» Problem requirements
In the records below, take the line with "the story of" and all lines after it, and copy them exactly, pictures excluded.
Recorded information below:
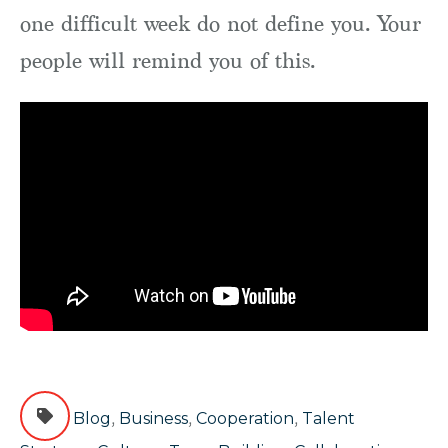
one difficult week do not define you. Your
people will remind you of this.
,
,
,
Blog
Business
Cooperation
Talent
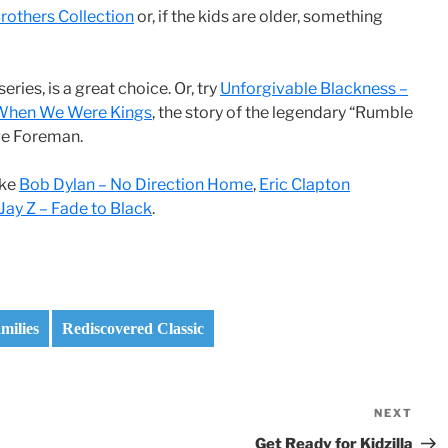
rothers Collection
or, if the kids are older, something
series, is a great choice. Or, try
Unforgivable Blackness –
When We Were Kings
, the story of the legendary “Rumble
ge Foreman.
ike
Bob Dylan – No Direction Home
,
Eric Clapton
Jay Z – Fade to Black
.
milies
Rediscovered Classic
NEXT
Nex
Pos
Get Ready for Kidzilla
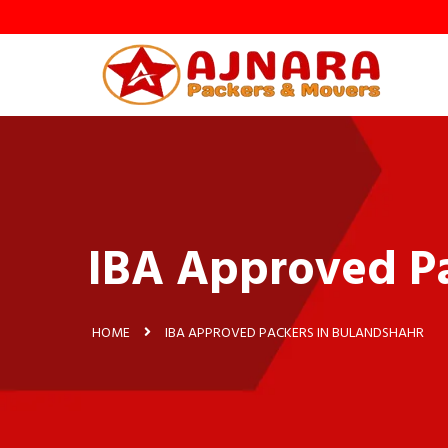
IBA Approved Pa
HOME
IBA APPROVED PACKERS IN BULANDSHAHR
End of Recorded information.
» Response to the exercise
, the story of the legendary “Rumble
ge Foreman.
ike
Bob Dylan – No Direction Home
,
Eric Clapton
Jay Z – Fade to Black
.
milies
Rediscovered Classic
NEXT
Nex
Pos
Get Ready for Kidzilla
IBA Approved Pa
HOME
IBA APPROVED PACKERS IN BULANDSHAHR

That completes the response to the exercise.